In fondo non c’è proprio niente da inventare: la crisi del Pil italiano deriva in larga parte dalla crisi degli investimenti, che a sua volta dipende dalla mancanza di fiducia, e quindi di aspettative positive, in un Paese bloccato da una lunga e pesantissima crisi strutturale. Molto più che debitoria.
Vanno quindi rimossi al più presto tutti gli ostacoli che soffocano o scoraggiano chi fa business in Italia: che si chiamino pubblica amministrazione elefantiaca, leguleia o comunque ostativa, giustizia dai tempi biblici, mercati del lavoro, dei prodotti e dei servizi sclerotici e privi della flessibilità indispensabile per competere su scala europea e globale. E per restituire alle imprese la voglia di rischiare.

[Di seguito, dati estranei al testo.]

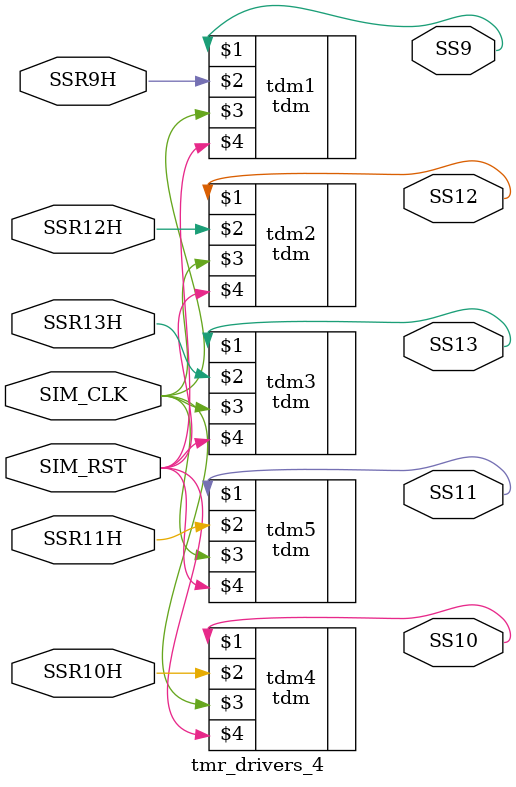
<source format=v>
`timescale 1ns/1ps
`default_nettype none

module tmr_drivers_4(
    input wire SIM_CLK,
    input wire SIM_RST,

    input wire SSR9H,
    input wire SSR10H,
    input wire SSR11H,
    input wire SSR12H,
    input wire SSR13H,

    output wire SS9,
    output wire SS10,
    output wire SS11,
    output wire SS12,
    output wire SS13
);

// 10-50
tdm tdm1(SS9, SSR9H, SIM_CLK, SIM_RST);
tdm tdm2(SS12, SSR12H, SIM_CLK, SIM_RST);
tdm tdm3(SS13, SSR13H, SIM_CLK, SIM_RST);
tdm tdm4(SS10, SSR10H, SIM_CLK, SIM_RST);
tdm tdm5(SS11, SSR11H, SIM_CLK, SIM_RST);

endmodule
`default_nettype wire

</source>
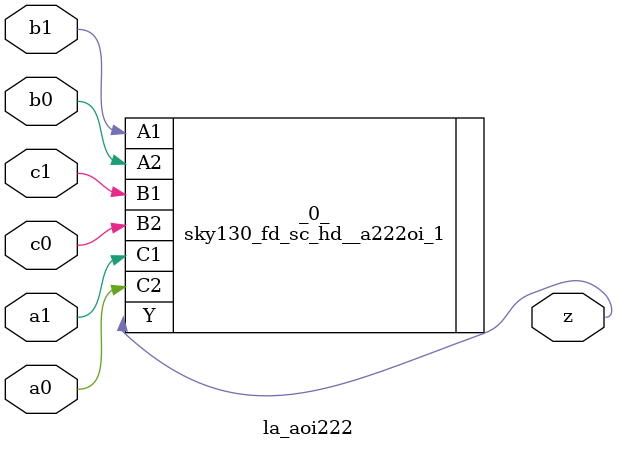
<source format=v>

/* Generated by Yosys 0.44 (git sha1 80ba43d26, g++ 11.4.0-1ubuntu1~22.04 -fPIC -O3) */

(* top =  1  *)
(* src = "inputs/la_aoi222.v:10.1-24.10" *)
module la_aoi222 (
    a0,
    a1,
    b0,
    b1,
    c0,
    c1,
    z
);
  (* src = "inputs/la_aoi222.v:13.12-13.14" *)
  input a0;
  wire a0;
  (* src = "inputs/la_aoi222.v:14.12-14.14" *)
  input a1;
  wire a1;
  (* src = "inputs/la_aoi222.v:15.12-15.14" *)
  input b0;
  wire b0;
  (* src = "inputs/la_aoi222.v:16.12-16.14" *)
  input b1;
  wire b1;
  (* src = "inputs/la_aoi222.v:17.12-17.14" *)
  input c0;
  wire c0;
  (* src = "inputs/la_aoi222.v:18.12-18.14" *)
  input c1;
  wire c1;
  (* src = "inputs/la_aoi222.v:19.12-19.13" *)
  output z;
  wire z;
  sky130_fd_sc_hd__a222oi_1 _0_ (
      .A1(b1),
      .A2(b0),
      .B1(c1),
      .B2(c0),
      .C1(a1),
      .C2(a0),
      .Y (z)
  );
endmodule

</source>
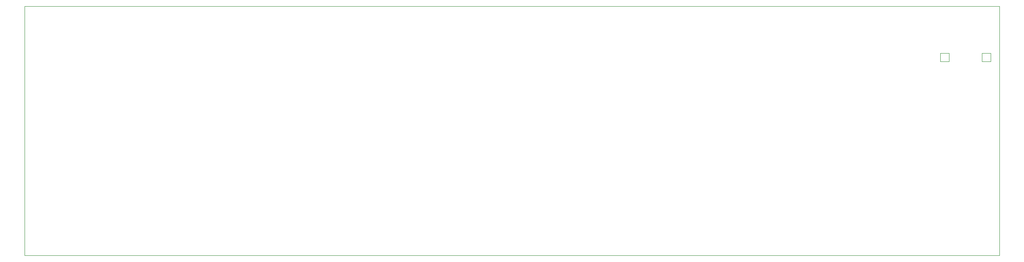
<source format=gbr>
%TF.GenerationSoftware,KiCad,Pcbnew,7.0.5*%
%TF.CreationDate,2024-11-28T08:35:35+00:00*%
%TF.ProjectId,Lisa_Floppy_Power,4c697361-5f46-46c6-9f70-70795f506f77,rev?*%
%TF.SameCoordinates,Original*%
%TF.FileFunction,Profile,NP*%
%FSLAX46Y46*%
G04 Gerber Fmt 4.6, Leading zero omitted, Abs format (unit mm)*
G04 Created by KiCad (PCBNEW 7.0.5) date 2024-11-28 08:35:35*
%MOMM*%
%LPD*%
G01*
G04 APERTURE LIST*
%TA.AperFunction,Profile*%
%ADD10C,0.100000*%
%TD*%
%TA.AperFunction,Profile*%
%ADD11C,0.010000*%
%TD*%
G04 APERTURE END LIST*
D10*
X247870000Y-37221900D02*
X49750000Y-37221900D01*
X49750000Y-37221900D02*
X49750000Y-88021900D01*
X49750000Y-88021900D02*
X247870000Y-88021900D01*
X247870000Y-88021900D02*
X247870000Y-37221900D01*
D11*
%TO.C,J14*%
X235810000Y-48480000D02*
X237610000Y-48480000D01*
X237610000Y-48480000D02*
X237610000Y-46780000D01*
X244310000Y-48480000D02*
X246110000Y-48480000D01*
X246110000Y-48480000D02*
X246110000Y-46780000D01*
X235810000Y-46780000D02*
X235810000Y-48480000D01*
X237610000Y-46780000D02*
X235810000Y-46780000D01*
X244310000Y-46780000D02*
X244310000Y-48480000D01*
X246110000Y-46780000D02*
X244310000Y-46780000D01*
%TD*%
M02*

</source>
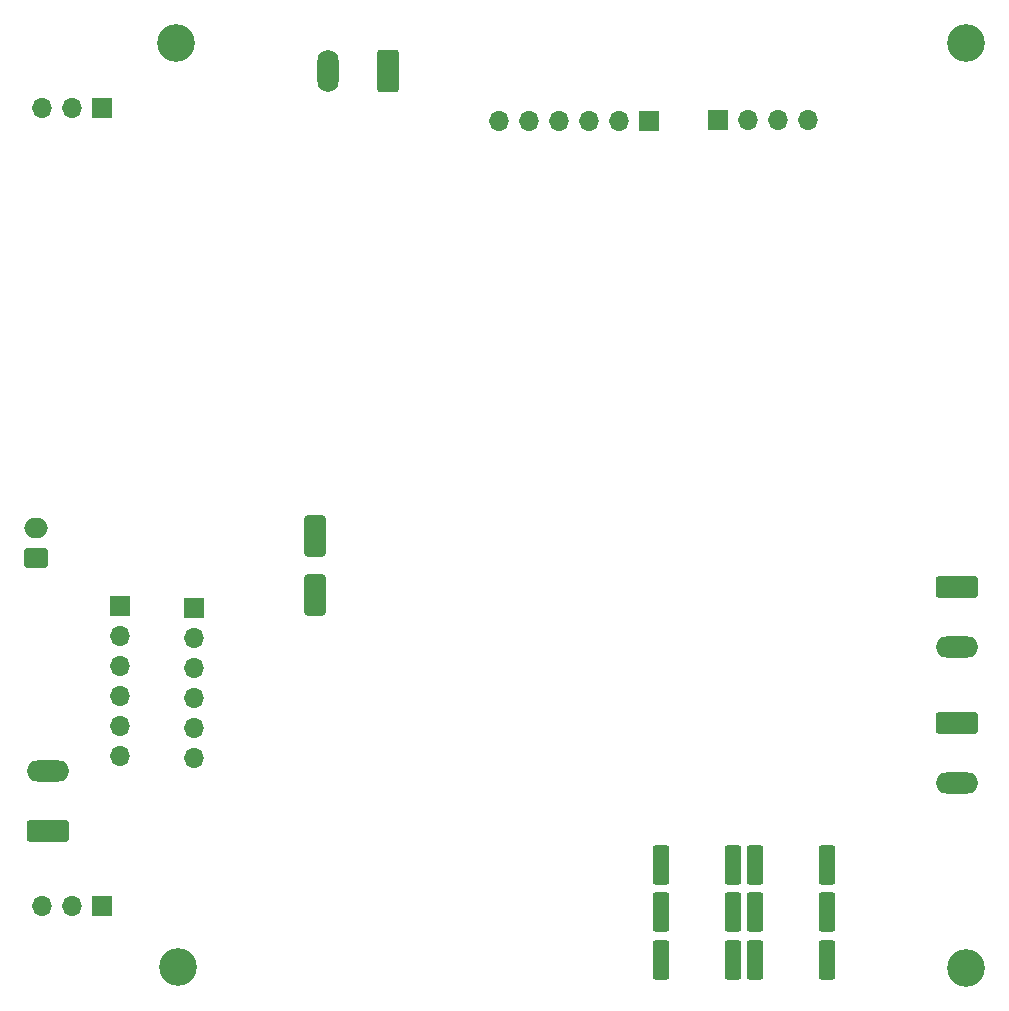
<source format=gbr>
%TF.GenerationSoftware,KiCad,Pcbnew,7.0.9*%
%TF.CreationDate,2024-06-22T09:01:39+05:30*%
%TF.ProjectId,BMS_LV_ADDON,424d535f-4c56-45f4-9144-444f4e2e6b69,rev?*%
%TF.SameCoordinates,Original*%
%TF.FileFunction,Soldermask,Bot*%
%TF.FilePolarity,Negative*%
%FSLAX46Y46*%
G04 Gerber Fmt 4.6, Leading zero omitted, Abs format (unit mm)*
G04 Created by KiCad (PCBNEW 7.0.9) date 2024-06-22 09:01:39*
%MOMM*%
%LPD*%
G01*
G04 APERTURE LIST*
G04 Aperture macros list*
%AMRoundRect*
0 Rectangle with rounded corners*
0 $1 Rounding radius*
0 $2 $3 $4 $5 $6 $7 $8 $9 X,Y pos of 4 corners*
0 Add a 4 corners polygon primitive as box body*
4,1,4,$2,$3,$4,$5,$6,$7,$8,$9,$2,$3,0*
0 Add four circle primitives for the rounded corners*
1,1,$1+$1,$2,$3*
1,1,$1+$1,$4,$5*
1,1,$1+$1,$6,$7*
1,1,$1+$1,$8,$9*
0 Add four rect primitives between the rounded corners*
20,1,$1+$1,$2,$3,$4,$5,0*
20,1,$1+$1,$4,$5,$6,$7,0*
20,1,$1+$1,$6,$7,$8,$9,0*
20,1,$1+$1,$8,$9,$2,$3,0*%
G04 Aperture macros list end*
%ADD10R,1.700000X1.700000*%
%ADD11O,1.700000X1.700000*%
%ADD12RoundRect,0.250000X-0.650000X1.500000X-0.650000X-1.500000X0.650000X-1.500000X0.650000X1.500000X0*%
%ADD13RoundRect,0.250000X0.750000X-0.600000X0.750000X0.600000X-0.750000X0.600000X-0.750000X-0.600000X0*%
%ADD14O,2.000000X1.700000*%
%ADD15RoundRect,0.250000X1.550000X-0.650000X1.550000X0.650000X-1.550000X0.650000X-1.550000X-0.650000X0*%
%ADD16O,3.600000X1.800000*%
%ADD17RoundRect,0.250000X0.650000X1.550000X-0.650000X1.550000X-0.650000X-1.550000X0.650000X-1.550000X0*%
%ADD18O,1.800000X3.600000*%
%ADD19RoundRect,0.250000X-1.550000X0.650000X-1.550000X-0.650000X1.550000X-0.650000X1.550000X0.650000X0*%
%ADD20RoundRect,0.249999X0.450001X1.425001X-0.450001X1.425001X-0.450001X-1.425001X0.450001X-1.425001X0*%
%ADD21C,3.200000*%
G04 APERTURE END LIST*
D10*
%TO.C,J11*%
X54925000Y-10000000D03*
D11*
X52385000Y-10000000D03*
X49845000Y-10000000D03*
X47305000Y-10000000D03*
X44765000Y-10000000D03*
X42225000Y-10000000D03*
%TD*%
D10*
%TO.C,J10*%
X60720000Y-9900000D03*
D11*
X63260000Y-9900000D03*
X65800000Y-9900000D03*
X68340000Y-9900000D03*
%TD*%
D12*
%TO.C,D4*%
X26600000Y-45100000D03*
X26600000Y-50100000D03*
%TD*%
D13*
%TO.C,J7*%
X3000000Y-47000000D03*
D14*
X3000000Y-44500000D03*
%TD*%
D15*
%TO.C,J9*%
X4000000Y-70080000D03*
D16*
X4000000Y-65000000D03*
%TD*%
D17*
%TO.C,J8*%
X32822000Y-5740000D03*
D18*
X27742000Y-5740000D03*
%TD*%
D19*
%TO.C,J6*%
X81000000Y-49477500D03*
D16*
X81000000Y-54557500D03*
%TD*%
D19*
%TO.C,J5*%
X81000000Y-61000000D03*
D16*
X81000000Y-66080000D03*
%TD*%
D10*
%TO.C,J3*%
X8600000Y-76450000D03*
D11*
X6060000Y-76450000D03*
X3520000Y-76450000D03*
%TD*%
D20*
%TO.C,R6*%
X70000000Y-77000000D03*
X63900000Y-77000000D03*
%TD*%
%TO.C,R5*%
X70000000Y-73000000D03*
X63900000Y-73000000D03*
%TD*%
D10*
%TO.C,J4*%
X8615000Y-8938000D03*
D11*
X6075000Y-8938000D03*
X3535000Y-8938000D03*
%TD*%
D10*
%TO.C,J1*%
X10150000Y-51100000D03*
D11*
X10150000Y-53640000D03*
X10150000Y-56180000D03*
X10150000Y-58720000D03*
X10150000Y-61260000D03*
X10150000Y-63800000D03*
%TD*%
D20*
%TO.C,R10*%
X62000000Y-81000000D03*
X55900000Y-81000000D03*
%TD*%
D21*
%TO.C,H1*%
X14863000Y-3400000D03*
%TD*%
%TO.C,H3*%
X15060000Y-81660000D03*
%TD*%
D20*
%TO.C,R9*%
X62000000Y-77000000D03*
X55900000Y-77000000D03*
%TD*%
%TO.C,R8*%
X62000000Y-73000000D03*
X55900000Y-73000000D03*
%TD*%
%TO.C,R7*%
X70000000Y-81000000D03*
X63900000Y-81000000D03*
%TD*%
D10*
%TO.C,J2*%
X16400000Y-51230000D03*
D11*
X16400000Y-53770000D03*
X16400000Y-56310000D03*
X16400000Y-58850000D03*
X16400000Y-61390000D03*
X16400000Y-63930000D03*
%TD*%
D21*
%TO.C,H4*%
X81750000Y-81720000D03*
%TD*%
%TO.C,H2*%
X81720000Y-3400000D03*
%TD*%
M02*

</source>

La diagnosi è arcinota, la terapia anche: la ripete da anni, inascoltata, la Commissione europea. L’ha ribadita Draghi l’altro ieri. È stata sottolineata con forza tre giorni fa in un editoriale del direttore di questo giornale. Non c’è più tempo da perdere: non solo perché sulla nostra testa pende il rischio concreto dell’apertura entro l’anno di una procedura Ue per mancato rispetto degli impegni presi sui fronti del debito e delle riforme. Non solo perché la nuova Commissione Juncker non si annuncia certo più tenera di quella Barroso.
Non solo perché la Germania della Merkel ha per l’ennesima volta appena risposto picche alla Francia di Hollande che le chiedeva di fare più crescita in Europa: «La Germania è già un motore importante, il più importante, per la crescita dell’Eurozona» ha puntualizzato il suo portavoce. Ma anche e soprattutto perché, se non ricomincia ad auto-generare crescita con le riforme e a recuperare fiducia all’interno e all’estero, l’Italia a poco a poco si auto-distrugge.